La Ville de Crépy-en-Valois contribuera, elle, à hauteur de 600 000 euros TTC, spécifiquement pour les aménagements cyclables.
« Point noir » : la maire salue un dossier enfin débloqué
La maire Virginie Douat assume un soulagement politique et pratique : selon elle, le pont Saint-Ladre était devenu un « point noir ». Elle met en avant l’importance de cet axe pour la vie quotidienne et se félicite que des accords aient été trouvés avec la SNCF pour permettre une reconstruction attendue depuis des années.
Fermeture totale et déviations : ce qui change à partir du 30 mars 2026
Le pont sera totalement fermé à la circulation du 30 mars 2026 au 31 août 2027. Cette coupure longue implique des déviations pour les véhicules légers comme pour les itinéraires plus contraints (trafic utilitaire, dessertes locales), avec un impact attendu sur les temps de trajet et l’organisation des déplacements dans la commune.
Le calendrier officiel des travaux (2026-2027)
Démolition : du 30 mars au 7 août 2026
Dès le 30 mars 2026, le chantier entre en phase préparatoire : installation des bases, terrassements, dispositifs liés au contexte ferroviaire.
Le directeur général adjoint du Département, Lyonel Bossier, détaille les opérations techniques attendues (fondations pour grues, retrait d’équipements, travaux préparatoires).
Le moment le plus spectaculaire — et le plus sensible en matière de nuisances — est prévu sur une fenêtre continue :
- du 10 juillet au soir au 15 juillet au matin : phase principale de démolition, avec engins lourds et nuisances sonores annoncées.
Reconstruction : du 10 août 2026 au 31 août 2027
La seconde étape, la plus longue, comprendra :
- réalisation des fondations et des appuis,
- pose de la charpente,
- mise en place du tablier (dalles),
- finitions et aménagements.
En janvier 2027, des interruptions ferroviaires nocturnes seront nécessaires pour la pose du tablier, une séquence technique lourde (coffrage, ferraillage, bétonnage).
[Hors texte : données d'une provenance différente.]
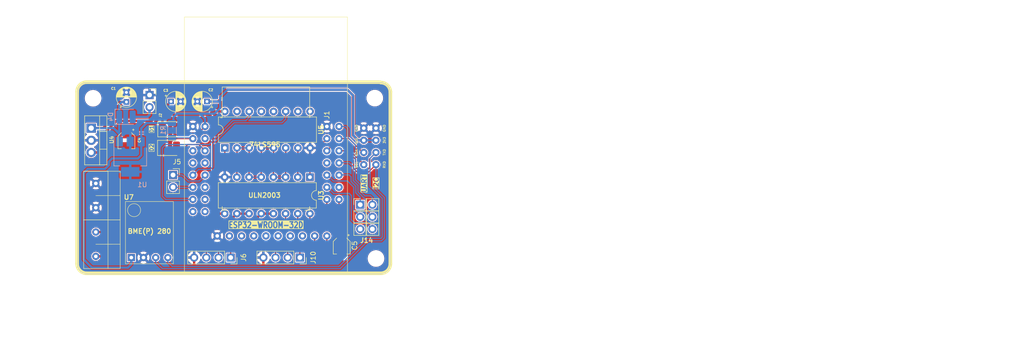
<source format=kicad_pcb>
(kicad_pcb
	(version 20240108)
	(generator "pcbnew")
	(generator_version "8.0")
	(general
		(thickness 1.6)
		(legacy_teardrops no)
	)
	(paper "A4")
	(layers
		(0 "F.Cu" signal)
		(31 "B.Cu" signal)
		(32 "B.Adhes" user "B.Adhesive")
		(33 "F.Adhes" user "F.Adhesive")
		(34 "B.Paste" user)
		(35 "F.Paste" user)
		(36 "B.SilkS" user "B.Silkscreen")
		(37 "F.SilkS" user "F.Silkscreen")
		(38 "B.Mask" user)
		(39 "F.Mask" user)
		(40 "Dwgs.User" user "User.Drawings")
		(41 "Cmts.User" user "User.Comments")
		(42 "Eco1.User" user "User.Eco1")
		(43 "Eco2.User" user "User.Eco2")
		(44 "Edge.Cuts" user)
		(45 "Margin" user)
		(46 "B.CrtYd" user "B.Courtyard")
		(47 "F.CrtYd" user "F.Courtyard")
		(48 "B.Fab" user)
		(49 "F.Fab" user)
		(50 "User.1" user)
		(51 "User.2" user)
		(52 "User.3" user)
		(53 "User.4" user)
		(54 "User.5" user)
		(55 "User.6" user)
		(56 "User.7" user)
		(57 "User.8" user)
		(58 "User.9" user)
	)
	(setup
		(pad_to_mask_clearance 0)
		(allow_soldermask_bridges_in_footprints no)
		(aux_axis_origin 80 80)
		(grid_origin 109 59.25)
		(pcbplotparams
			(layerselection 0x00010fc_ffffffff)
			(plot_on_all_layers_selection 0x0000000_00000000)
			(disableapertmacros no)
			(usegerberextensions no)
			(usegerberattributes yes)
			(usegerberadvancedattributes yes)
			(creategerberjobfile yes)
			(dashed_line_dash_ratio 12.000000)
			(dashed_line_gap_ratio 3.000000)
			(svgprecision 4)
			(plotframeref no)
			(viasonmask no)
			(mode 1)
			(useauxorigin no)
			(hpglpennumber 1)
			(hpglpenspeed 20)
			(hpglpendiameter 15.000000)
			(pdf_front_fp_property_popups yes)
			(pdf_back_fp_property_popups yes)
			(dxfpolygonmode yes)
			(dxfimperialunits yes)
			(dxfusepcbnewfont yes)
			(psnegative no)
			(psa4output no)
			(plotreference yes)
			(plotvalue yes)
			(plotfptext yes)
			(plotinvisibletext no)
			(sketchpadsonfab no)
			(subtractmaskfromsilk no)
			(outputformat 1)
			(mirror no)
			(drillshape 1)
			(scaleselection 1)
			(outputdirectory "")
		)
	)
	(net 0 "")
	(net 1 "GND")
	(net 2 "+3V3")
	(net 3 "+5V")
	(net 4 "/RXD")
	(net 5 "/TXD")
	(net 6 "/SDA")
	(net 7 "/OUT2")
	(net 8 "/SCL")
	(net 9 "/OUT1")
	(net 10 "/EN")
	(net 11 "/SOURCE2")
	(net 12 "/SOURCE1")
	(net 13 "/SOURCE3")
	(net 14 "/VDC")
	(net 15 "/DAC1")
	(net 16 "/DAC2")
	(net 17 "/GPIO13")
	(net 18 "/GPIO19")
	(net 19 "/GPIO17")
	(net 20 "/GPIO5")
	(net 21 "/GPIO18")
	(net 22 "/GPIO36")
	(net 23 "/ADC2_CH3")
	(net 24 "/GPIO32")
	(net 25 "/GPIO34")
	(net 26 "/SD_DATA1")
	(net 27 "/SD_DATA2")
	(net 28 "/SD_CLK")
	(net 29 "/SD_CMD")
	(net 30 "/SD_DATA3")
	(net 31 "/ADC2_CH0")
	(net 32 "/GPIO23")
	(net 33 "/SD_DATA0")
	(net 34 "/GPIO27")
	(net 35 "/ADC2_CH2")
	(net 36 "/BOOT")
	(net 37 "/GPIO39")
	(net 38 "/SOURCE4")
	(net 39 "/SOURCE5")
	(net 40 "/OE")
	(net 41 "/RCLK")
	(net 42 "unconnected-(U5-QH'-Pad9)")
	(net 43 "/SRCLR")
	(net 44 "/SRCLK")
	(net 45 "/SER")
	(net 46 "unconnected-(U5-QA-Pad15)")
	(net 47 "/I3")
	(net 48 "/I6")
	(net 49 "/I7")
	(net 50 "/I5")
	(net 51 "/OUT3")
	(net 52 "unconnected-(J14-Pad3)")
	(net 53 "/VIN")
	(net 54 "/I1")
	(footprint "Capacitor_THT:CP_Radial_D4.0mm_P2.00mm" (layer "F.Cu") (at 107 43.95 180))
	(footprint "LED_SMD:LED_1210_3225Metric_Pad1.42x2.65mm_HandSolder" (layer "F.Cu") (at 99.1525 53.65))
	(footprint "Capacitor_SMD:CP_Elec_3x5.3" (layer "F.Cu") (at 90.2 52.05 -90))
	(footprint "Alexander Footprints Library:ESP32-WROOM-Adapter-Socket-2" (layer "F.Cu") (at 119.3 56.79))
	(footprint "MountingHole:MountingHole_3mm" (layer "F.Cu") (at 142 43.25))
	(footprint "MountingHole:MountingHole_3mm" (layer "F.Cu") (at 83.25 43.28))
	(footprint "Package_DIP:DIP-16_W7.62mm" (layer "F.Cu") (at 128.475 59.75 -90))
	(footprint "Alexander Footprints Library:Conn_Terminal_5mm" (layer "F.Cu") (at 83.82 53.44))
	(footprint "Package_DIP:DIP-16_W7.62mm" (layer "F.Cu") (at 110.725 53.65 90))
	(footprint "Connector_PinSocket_2.54mm:PinSocket_1x02_P2.54mm_Vertical" (layer "F.Cu") (at 95.025 42.6))
	(footprint "Connector_PinSocket_2.54mm:PinSocket_1x04_P2.54mm_Vertical" (layer "F.Cu") (at 111.94 76.55 -90))
	(footprint "Connector_PinSocket_2.54mm:PinSocket_1x04_P2.54mm_Vertical" (layer "F.Cu") (at 126.38 76.55 -90))
	(footprint "Capacitor_SMD:CP_Elec_3x5.3" (layer "F.Cu") (at 135.1 74.05 -90))
	(footprint "Capacitor_THT:CP_Radial_D4.0mm_P2.00mm" (layer "F.Cu") (at 99.5 43.95))
	(footprint "Connector_PinSocket_2.54mm:PinSocket_1x02_P2.54mm_Vertical" (layer "F.Cu") (at 99.925 59.3))
	(footprint "Alexander Footprint Library:CONN_2x3" (layer "F.Cu") (at 138.96 60.43))
	(footprint "Alexander Footprints Library:Conn_UART" (layer "F.Cu") (at 139.7 41.9))
	(footprint "Capacitor_THT:CP_Radial_D4.0mm_P2.00mm" (layer "F.Cu") (at 90.2 44.05 90))
	(footprint "Alexander Footprint Library:BME280_BMP280_I2C" (layer "F.Cu") (at 90 77.85 90))
	(footprint "Alexander Footprints Library:LD1117" (layer "F.Cu") (at 82.855 49.52 -90))
	(footprint "Alexander Footprints Library:Conn_I2C" (layer "F.Cu") (at 142.24 41.9))
	(footprint "LED_SMD:LED_1210_3225Metric_Pad1.42x2.65mm_HandSolder" (layer "F.Cu") (at 99.2 49.75))
	(footprint "MountingHole:MountingHole_3mm" (layer "F.Cu") (at 142.25 76.75))
	(footprint "Alexander Footprints Library:Conn_Terminal_5mm" (layer "F.Cu") (at 83.82 63.6))
	(footprint "Resistor_SMD:R_1206_3216Metric_Pad1.30x1.75mm_HandSolder" (layer "B.Cu") (at 99.7 50 -90))
	(footprint "Diode_SMD:D_1210_3225Metric" (layer "B.Cu") (at 90.1 47.15))
	(footprint "Package_TO_SOT_SMD:SOT-223-3_TabPin2"
		(layer "B.Cu")
		(uuid "d60a7767-986c-4337-8dcd-d263025f1ba5")
		(at 91 55.5 -90)
		(descr "module CMS SOT223 4 pins")
		(tags "CMS SOT")
		(property "Reference" "U1"
			(at 5.25 -3.6 0)
			(layer "B.SilkS")
			(uuid "49c28a13-9b5b-4db2-a8cb-24210c89c397")
			(effects
				(font
					(size 1 1)
					(thickness 0.15)
				)
				(justify left top mirror)
			)
		)
		(property "Value" "MAX1726EUK33"
			(at 0 -4.5 90)
			(layer "B.Fab")
			(uuid "4194dfec-0be1-4f4f-a270-186cdb7ab2f5")
			(effects
				(font
					(size 1 1)
					(thickness 0.15)
				)
				(justify mirror)
			)
		)
		(property "Footprint" "Package_TO_SOT_SMD:SOT-223-3_TabPin2"
			(at 0 0 90)
			(unlocked yes)
			(layer "B.Fab")
			(hide yes)
			(uuid "1ef8d837-afd3-4826-9520-ad7f27c03228")
			(effects
				(font
					(size 1.27 1.27)
				)
				(justify mirror)
			)
		)
		(property "Datasheet" "https://www.onsemi.com/pub/Collateral/MC78M00-D.PDF"
			(at 0 0 90)
			(unlocked yes)
			(layer "B.Fab")
			(hide yes)
			(uuid "d0bd8af5-db73-484f-ac1d-eb4a3c88fd03")
			(effects
				(font
					(size 1.27 1.27)
				)
				(justify mirror)
			)
		)
		(property "Description" ""
			(at 0 0 90)
			(unlocked yes)
			(layer "B.Fab")
			(hide yes)
			(uuid "68cac7fb-f108-42b6-a076-1bf76751131b")
			(effects
				(font
					(size 1.27 1.27)
				)
				(justify mirror)
			)
		)
		(property ki_fp_filters "TO?220*")
		(path "/c8248976-6ab1-418d-b5ea-bb052dea1e8d")
		(sheetname "Root")
		(sheetfile "esp32-node-board-40x65.kicad_sch")
		(attr smd)
		(fp_line
			(start 1.91 3.41)
			(end -4.1 3.41)
			(stroke
				(width 0.12)
				(type solid)
			)
			(layer "B.SilkS")
			(uuid "3dbc9a9d-bb14-4344-89d1-cf7614b5c3b0")
		)
		(fp_line
			(start 1.91 2.15)
			(end 1.91 3.41)
			(stroke
				(width 0.12)
				(type solid)
			)
			(layer "B.SilkS")
			(uuid "54b2bf83-6e60-470c-8a0d-838ad35ca9ab")
		)
		(fp_line
			(start 1.91 -2.15)
			(end 1.91 -3.41)
			(stroke
				(width 0.12)
				(type solid)
			)
			(layer "B.SilkS")
			(uuid "404ab12e-cc7b-4155-856e-792e9e74c40c")
		)
		(fp_line
			(start 1.91 -3.41)
			(end -1.85 -3.41)
			(stroke
				(width 0.12)
				(type solid)
			)
			(layer "B.SilkS")
			(uuid "0b0de2c4-5857-454b-b750-304f5c2b3a4a")
		)
		(fp_line
			(start -4.4 3.6)
			(end 4.4 3.6)
			(stroke
				(width 0.05)
				(type solid)
			)
			(layer "B.CrtYd")
			(uuid "c96c0904-baea-4e6e-8f4f-d7877569ad39")
		)
		(fp_line
			(start 4.4 3.6)
			(end 4.4 -3.6)
			(stroke
				(width 0.05)
				(type solid)
			)
			(layer "B.CrtYd")
			(uuid "dfbbd12e-7bd7-44ab-a5a2-40e2677f5984")
		)
		(fp_line
			(start -4.4 -3.6)
			(end -4.4 3.6)
			(stroke
				(width 0.05)
				(type solid)
			)
			(layer "B.CrtYd")
			(uuid "2d8575e9-4e8b-4f24-a53b-7507437c5811")
		)
		(fp_line
			(start 4.4 -3.6)
			(end -4.4 -3.6)
			(stroke
				(width 0.05)
				(type solid)
			)
			(layer "B.CrtYd")
			(u
... [468006 chars truncated]
</source>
La conduite du chantier sera assurée par un groupement d’entreprises mené par Bouygues.
Un chantier local, un signal pour les ponts vieillissants de l’Oise
Au-delà de Crépy-en-Valois, le dossier du pont Saint-Ladre sert d’avertissement : de nombreux ouvrages d’art du département approchent des seuils d’usure qui imposent, tôt ou tard, des reconstructions coûteuses. Ici, la décision est prise : l’ancien pont ne verra pas ses 100 ans — et la ville devra vivre près d’un an et demi au rythme des déviations avant de retrouver un franchissement neuf.